RMAN> CONFIGURE ARCHIVELOG DELETION POLICY TO BACKED UP 1 TIMES TO DISK;
And setup a 2nd backup set for the Standby Host DB. This puts the backups into the defined Fast Recovery Area and manages both the backups and archivelog retention in the same mountpoint.
Each has its pros and cons depending on the scenario.You need to lay out your entire architecture scheme including backup solutions and play out the various scenarios that you’re required to cover as far as your Quality of Service (QOS) guarantee to your end-user population.
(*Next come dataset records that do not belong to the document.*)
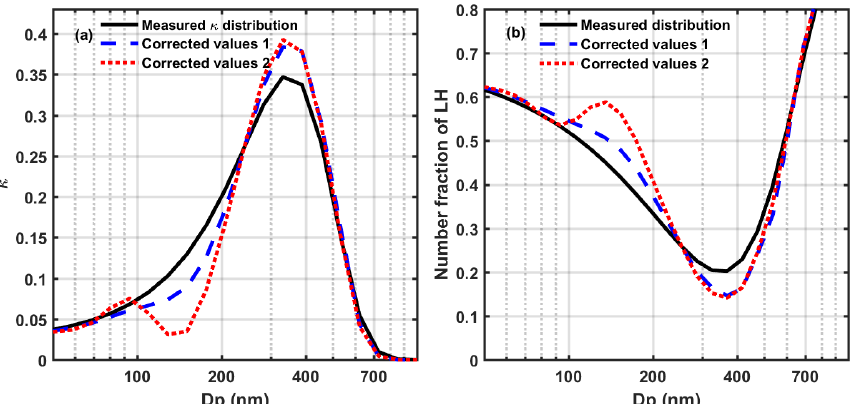
Figure 5. (a) Multi-charge correction of a hypothetical measured κ distribution. The black line is the measured size-resolved κ , and the dashed lines are multi-charge-corrected κ distributions based on different number size distributions. The PNSDs used are shown in Fig. 1. (b) Multi-charge correction for a mixing state distribution. The black line represents the measured size-resolved number fraction of LH particles, and the dashed lines are the multi-charge-corrected values based on different number size distributions.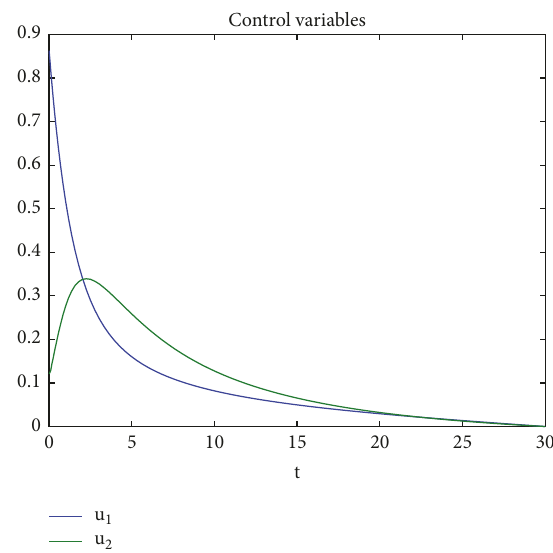
Figure 10: Evolution of number of 𝑦(𝑡) with or without control. and releasing official information strategies to control rumor.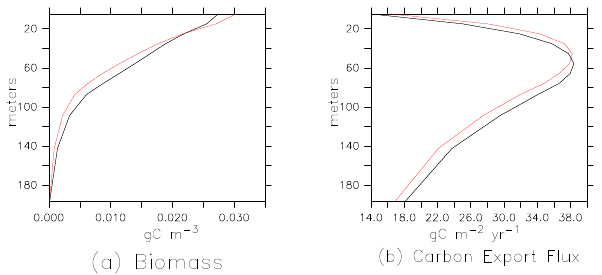
Figure 10. Globally averaged profile of (a) biomass in gCm − 3 and (b) carbon export flux in gCm − 2 yr − 1 . Black line shows data from the chl-only run, red line represents chl&CDM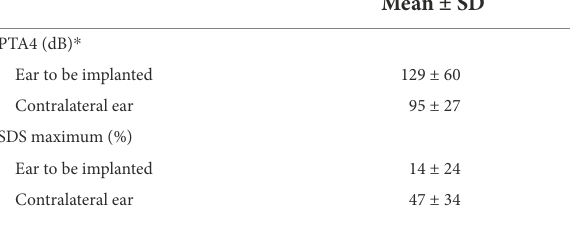
TABLE 2 Audiometric outcomes in both ears evaluated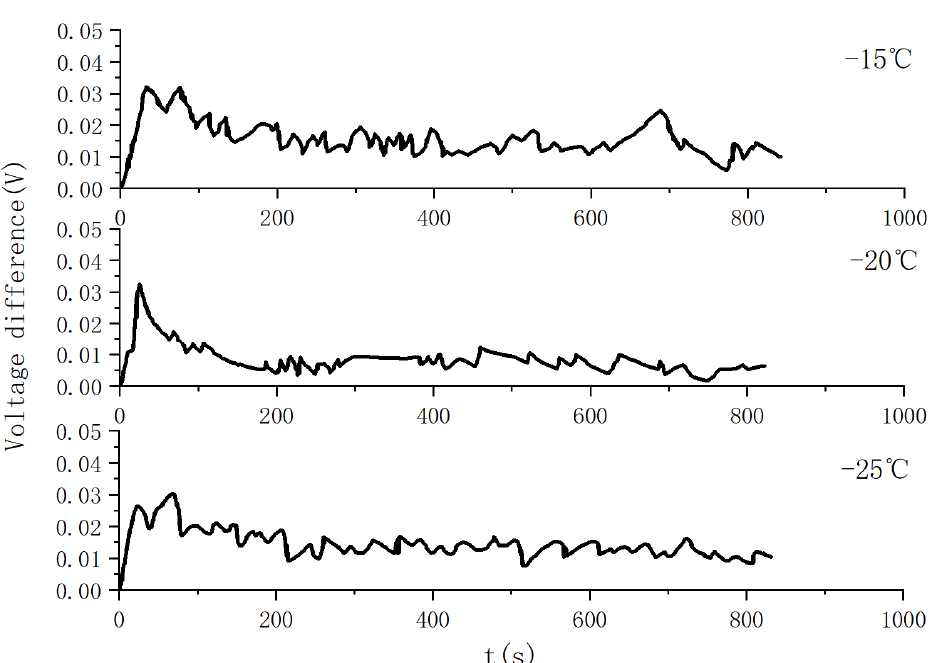
Figure 7. Graphs of the voltage difference change in Stack B with time.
And of course, if you’re using the advanced cross-WAN FarSync DataGuard implementation architecture (wherein there’s a separate Failover Archive Log (FAL) standby database whose sole purpose in life is to cache archivelogs in case the data replication stream is too much for WAN bandwidth to handle in real-time.) this all still applies because the FAL server is basically just another standby target which needs managing just as much as any regular LAN-based full DataGuard standby instance (it’s just missing the big datafiles and handles all the archivelog traffic.) You’ll just have even more servers and services involved in keeping the whole thing running (like your Global Names Service servers and databases, which might also be RAC and DataGuard protected, or your Single-Sign On authentication services, or even the OEM Cloud Control OMS itself orchestrating all of that.)